Would you output the entries below only from the line containing "T59, due: Aug 18 -> Aug 17" through the line containing "T787, owner: 曹浩然 -> 冯秀英", exactly as they stand and with both ends included?

(Beginning of Recorded information)

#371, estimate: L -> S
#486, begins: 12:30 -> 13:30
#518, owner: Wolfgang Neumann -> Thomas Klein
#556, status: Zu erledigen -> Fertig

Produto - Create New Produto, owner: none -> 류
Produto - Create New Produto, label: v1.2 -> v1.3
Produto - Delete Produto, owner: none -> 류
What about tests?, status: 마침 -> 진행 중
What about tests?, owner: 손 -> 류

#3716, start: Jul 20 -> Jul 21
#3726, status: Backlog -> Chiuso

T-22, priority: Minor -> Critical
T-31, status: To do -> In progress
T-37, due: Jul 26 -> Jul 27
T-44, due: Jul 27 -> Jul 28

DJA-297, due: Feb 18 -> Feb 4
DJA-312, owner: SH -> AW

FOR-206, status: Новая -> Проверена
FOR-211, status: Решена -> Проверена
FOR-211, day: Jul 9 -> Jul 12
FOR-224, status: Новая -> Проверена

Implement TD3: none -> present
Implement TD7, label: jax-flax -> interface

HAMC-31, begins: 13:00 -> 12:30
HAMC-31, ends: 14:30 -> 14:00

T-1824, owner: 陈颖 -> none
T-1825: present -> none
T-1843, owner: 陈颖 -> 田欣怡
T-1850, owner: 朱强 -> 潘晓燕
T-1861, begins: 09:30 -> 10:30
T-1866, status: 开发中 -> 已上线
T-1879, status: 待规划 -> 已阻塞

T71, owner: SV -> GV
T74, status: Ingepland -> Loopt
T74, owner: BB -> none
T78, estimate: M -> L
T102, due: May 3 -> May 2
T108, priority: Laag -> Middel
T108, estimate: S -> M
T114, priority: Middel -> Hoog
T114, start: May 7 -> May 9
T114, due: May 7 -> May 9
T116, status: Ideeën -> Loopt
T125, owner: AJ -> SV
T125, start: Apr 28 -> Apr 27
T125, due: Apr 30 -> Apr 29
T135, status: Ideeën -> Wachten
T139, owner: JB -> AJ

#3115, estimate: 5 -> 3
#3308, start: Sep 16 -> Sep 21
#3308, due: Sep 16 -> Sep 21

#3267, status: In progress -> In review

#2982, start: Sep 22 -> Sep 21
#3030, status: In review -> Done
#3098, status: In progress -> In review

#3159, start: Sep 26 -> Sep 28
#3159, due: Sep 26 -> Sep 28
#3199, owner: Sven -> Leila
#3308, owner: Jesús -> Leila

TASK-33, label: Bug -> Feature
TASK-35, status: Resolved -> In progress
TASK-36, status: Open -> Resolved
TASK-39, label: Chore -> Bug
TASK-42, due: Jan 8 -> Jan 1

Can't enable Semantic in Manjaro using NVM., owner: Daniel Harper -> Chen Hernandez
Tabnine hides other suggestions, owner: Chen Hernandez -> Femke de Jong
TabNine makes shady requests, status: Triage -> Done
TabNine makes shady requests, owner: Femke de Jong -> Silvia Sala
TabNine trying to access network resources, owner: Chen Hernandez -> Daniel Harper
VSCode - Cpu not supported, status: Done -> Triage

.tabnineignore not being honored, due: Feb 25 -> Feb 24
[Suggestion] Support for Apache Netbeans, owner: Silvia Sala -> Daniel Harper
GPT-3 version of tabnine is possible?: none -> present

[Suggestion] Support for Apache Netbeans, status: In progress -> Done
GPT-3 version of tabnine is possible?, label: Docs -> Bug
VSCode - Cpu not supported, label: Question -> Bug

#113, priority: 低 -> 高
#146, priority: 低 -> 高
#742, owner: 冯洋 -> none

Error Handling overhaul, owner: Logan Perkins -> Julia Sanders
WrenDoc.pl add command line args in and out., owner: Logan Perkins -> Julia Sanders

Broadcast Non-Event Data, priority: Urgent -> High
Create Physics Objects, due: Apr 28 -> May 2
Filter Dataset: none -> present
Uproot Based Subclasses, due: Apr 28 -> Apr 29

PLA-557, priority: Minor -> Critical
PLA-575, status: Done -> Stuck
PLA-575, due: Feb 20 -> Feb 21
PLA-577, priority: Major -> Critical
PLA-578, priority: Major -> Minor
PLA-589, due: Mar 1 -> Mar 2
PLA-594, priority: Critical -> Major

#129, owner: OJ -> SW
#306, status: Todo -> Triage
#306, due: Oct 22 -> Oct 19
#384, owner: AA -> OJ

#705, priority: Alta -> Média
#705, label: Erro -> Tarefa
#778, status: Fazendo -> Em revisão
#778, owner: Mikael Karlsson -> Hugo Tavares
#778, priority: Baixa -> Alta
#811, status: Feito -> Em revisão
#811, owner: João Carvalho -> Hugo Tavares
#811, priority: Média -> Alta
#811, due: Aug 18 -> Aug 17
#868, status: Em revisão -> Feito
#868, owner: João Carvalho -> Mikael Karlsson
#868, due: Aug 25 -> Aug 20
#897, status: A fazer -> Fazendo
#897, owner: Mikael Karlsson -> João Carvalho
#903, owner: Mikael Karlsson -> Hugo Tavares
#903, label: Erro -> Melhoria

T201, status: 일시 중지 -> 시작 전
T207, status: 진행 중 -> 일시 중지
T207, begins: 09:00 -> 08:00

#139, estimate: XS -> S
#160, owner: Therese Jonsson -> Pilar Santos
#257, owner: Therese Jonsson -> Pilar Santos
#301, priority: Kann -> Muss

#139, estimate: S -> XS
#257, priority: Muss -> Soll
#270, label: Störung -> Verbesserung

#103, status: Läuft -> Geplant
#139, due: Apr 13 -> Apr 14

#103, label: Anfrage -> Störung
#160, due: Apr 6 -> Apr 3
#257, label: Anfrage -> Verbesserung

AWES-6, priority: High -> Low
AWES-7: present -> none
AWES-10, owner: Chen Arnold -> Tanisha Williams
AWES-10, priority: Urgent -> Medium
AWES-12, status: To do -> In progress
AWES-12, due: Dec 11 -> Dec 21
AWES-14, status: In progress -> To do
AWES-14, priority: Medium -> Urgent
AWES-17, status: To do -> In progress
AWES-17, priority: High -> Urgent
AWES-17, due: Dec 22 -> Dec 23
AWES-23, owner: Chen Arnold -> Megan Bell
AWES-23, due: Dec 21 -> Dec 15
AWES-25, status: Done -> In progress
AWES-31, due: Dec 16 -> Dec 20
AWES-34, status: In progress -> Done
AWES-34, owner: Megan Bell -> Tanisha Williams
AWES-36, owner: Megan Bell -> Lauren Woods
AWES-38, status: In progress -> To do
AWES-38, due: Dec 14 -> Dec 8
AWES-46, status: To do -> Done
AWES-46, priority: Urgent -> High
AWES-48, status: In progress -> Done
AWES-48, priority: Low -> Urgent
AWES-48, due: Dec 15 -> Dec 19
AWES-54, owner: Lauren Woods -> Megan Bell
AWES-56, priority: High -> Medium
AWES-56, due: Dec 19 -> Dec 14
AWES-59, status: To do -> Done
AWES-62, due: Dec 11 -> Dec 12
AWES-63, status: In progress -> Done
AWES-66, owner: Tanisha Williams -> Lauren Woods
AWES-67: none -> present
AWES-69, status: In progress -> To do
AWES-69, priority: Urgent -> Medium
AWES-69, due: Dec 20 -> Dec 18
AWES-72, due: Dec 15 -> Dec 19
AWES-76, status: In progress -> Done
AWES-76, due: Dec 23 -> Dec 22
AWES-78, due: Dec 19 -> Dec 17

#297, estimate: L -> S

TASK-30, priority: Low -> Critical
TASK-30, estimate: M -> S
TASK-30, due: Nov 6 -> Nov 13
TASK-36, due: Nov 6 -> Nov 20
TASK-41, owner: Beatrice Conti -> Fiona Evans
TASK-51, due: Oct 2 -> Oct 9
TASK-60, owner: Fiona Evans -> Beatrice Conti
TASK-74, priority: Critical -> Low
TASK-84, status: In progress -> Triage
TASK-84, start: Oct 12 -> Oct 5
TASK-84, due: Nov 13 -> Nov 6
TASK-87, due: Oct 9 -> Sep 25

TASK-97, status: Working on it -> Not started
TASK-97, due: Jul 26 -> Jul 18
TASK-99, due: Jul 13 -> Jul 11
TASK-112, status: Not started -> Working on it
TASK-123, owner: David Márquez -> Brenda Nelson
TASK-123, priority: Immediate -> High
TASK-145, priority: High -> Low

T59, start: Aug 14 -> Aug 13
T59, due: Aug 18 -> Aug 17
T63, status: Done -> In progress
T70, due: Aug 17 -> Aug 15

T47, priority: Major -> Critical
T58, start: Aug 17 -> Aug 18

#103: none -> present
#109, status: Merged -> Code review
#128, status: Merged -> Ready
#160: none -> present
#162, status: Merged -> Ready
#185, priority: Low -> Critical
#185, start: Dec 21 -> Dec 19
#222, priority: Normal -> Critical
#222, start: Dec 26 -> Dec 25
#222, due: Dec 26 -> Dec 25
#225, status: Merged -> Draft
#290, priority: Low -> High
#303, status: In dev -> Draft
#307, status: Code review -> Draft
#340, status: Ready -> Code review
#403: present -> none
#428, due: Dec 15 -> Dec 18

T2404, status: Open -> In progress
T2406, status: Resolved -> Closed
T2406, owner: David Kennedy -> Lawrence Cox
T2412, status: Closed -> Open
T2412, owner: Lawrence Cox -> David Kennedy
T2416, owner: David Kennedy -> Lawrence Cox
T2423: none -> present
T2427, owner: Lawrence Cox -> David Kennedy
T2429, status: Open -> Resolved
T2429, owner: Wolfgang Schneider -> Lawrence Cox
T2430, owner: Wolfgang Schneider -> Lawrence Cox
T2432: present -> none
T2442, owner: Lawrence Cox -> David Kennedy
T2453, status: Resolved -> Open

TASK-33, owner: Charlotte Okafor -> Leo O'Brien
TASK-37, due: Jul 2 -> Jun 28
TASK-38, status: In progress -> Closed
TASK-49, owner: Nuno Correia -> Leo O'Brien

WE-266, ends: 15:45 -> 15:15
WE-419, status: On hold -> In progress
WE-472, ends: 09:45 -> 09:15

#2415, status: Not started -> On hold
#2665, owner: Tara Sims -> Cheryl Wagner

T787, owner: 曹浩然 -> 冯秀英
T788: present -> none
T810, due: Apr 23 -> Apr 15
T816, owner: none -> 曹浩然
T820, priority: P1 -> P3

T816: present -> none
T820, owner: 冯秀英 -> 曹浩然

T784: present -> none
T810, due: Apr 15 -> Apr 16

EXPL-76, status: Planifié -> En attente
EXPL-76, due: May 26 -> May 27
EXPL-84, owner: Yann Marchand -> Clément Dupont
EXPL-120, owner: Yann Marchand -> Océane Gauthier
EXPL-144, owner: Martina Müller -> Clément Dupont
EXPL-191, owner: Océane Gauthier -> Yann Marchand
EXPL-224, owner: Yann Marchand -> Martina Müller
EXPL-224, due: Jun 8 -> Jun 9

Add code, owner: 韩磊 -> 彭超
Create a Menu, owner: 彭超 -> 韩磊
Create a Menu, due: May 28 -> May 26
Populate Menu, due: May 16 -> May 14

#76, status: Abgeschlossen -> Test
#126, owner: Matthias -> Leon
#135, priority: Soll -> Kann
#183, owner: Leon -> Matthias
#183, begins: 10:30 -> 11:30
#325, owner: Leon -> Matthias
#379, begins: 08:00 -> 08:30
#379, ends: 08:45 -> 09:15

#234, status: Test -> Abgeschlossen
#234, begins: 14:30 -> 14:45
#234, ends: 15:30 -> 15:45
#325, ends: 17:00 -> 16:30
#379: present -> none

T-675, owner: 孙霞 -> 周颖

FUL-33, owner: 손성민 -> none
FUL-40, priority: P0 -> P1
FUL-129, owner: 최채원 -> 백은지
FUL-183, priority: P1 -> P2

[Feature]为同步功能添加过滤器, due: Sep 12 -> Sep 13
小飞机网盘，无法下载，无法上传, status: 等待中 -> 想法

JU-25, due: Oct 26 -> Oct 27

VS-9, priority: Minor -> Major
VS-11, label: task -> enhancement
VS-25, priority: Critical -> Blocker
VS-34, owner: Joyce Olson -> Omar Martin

(End of Recorded information)

Solution for this problem:
T59, due: Aug 18 -> Aug 17
T63, status: Done -> In progress
T70, due: Aug 17 -> Aug 15

T47, priority: Major -> Critical
T58, start: Aug 17 -> Aug 18

#103: none -> present
#109, status: Merged -> Code review
#128, status: Merged -> Ready
#160: none -> present
#162, status: Merged -> Ready
#185, priority: Low -> Critical
#185, start: Dec 21 -> Dec 19
#222, priority: Normal -> Critical
#222, start: Dec 26 -> Dec 25
#222, due: Dec 26 -> Dec 25
#225, status: Merged -> Draft
#290, priority: Low -> High
#303, status: In dev -> Draft
#307, status: Code review -> Draft
#340, status: Ready -> Code review
#403: present -> none
#428, due: Dec 15 -> Dec 18

T2404, status: Open -> In progress
T2406, status: Resolved -> Closed
T2406, owner: David Kennedy -> Lawrence Cox
T2412, status: Closed -> Open
T2412, owner: Lawrence Cox -> David Kennedy
T2416, owner: David Kennedy -> Lawrence Cox
T2423: none -> present
T2427, owner: Lawrence Cox -> David Kennedy
T2429, status: Open -> Resolved
T2429, owner: Wolfgang Schneider -> Lawrence Cox
T2430, owner: Wolfgang Schneider -> Lawrence Cox
T2432: present -> none
T2442, owner: Lawrence Cox -> David Kennedy
T2453, status: Resolved -> Open

TASK-33, owner: Charlotte Okafor -> Leo O'Brien
TASK-37, due: Jul 2 -> Jun 28
TASK-38, status: In progress -> Closed
TASK-49, owner: Nuno Correia -> Leo O'Brien

WE-266, ends: 15:45 -> 15:15
WE-419, status: On hold -> In progress
WE-472, ends: 09:45 -> 09:15

#2415, status: Not started -> On hold
#2665, owner: Tara Sims -> Cheryl Wagner

T787, owner: 曹浩然 -> 冯秀英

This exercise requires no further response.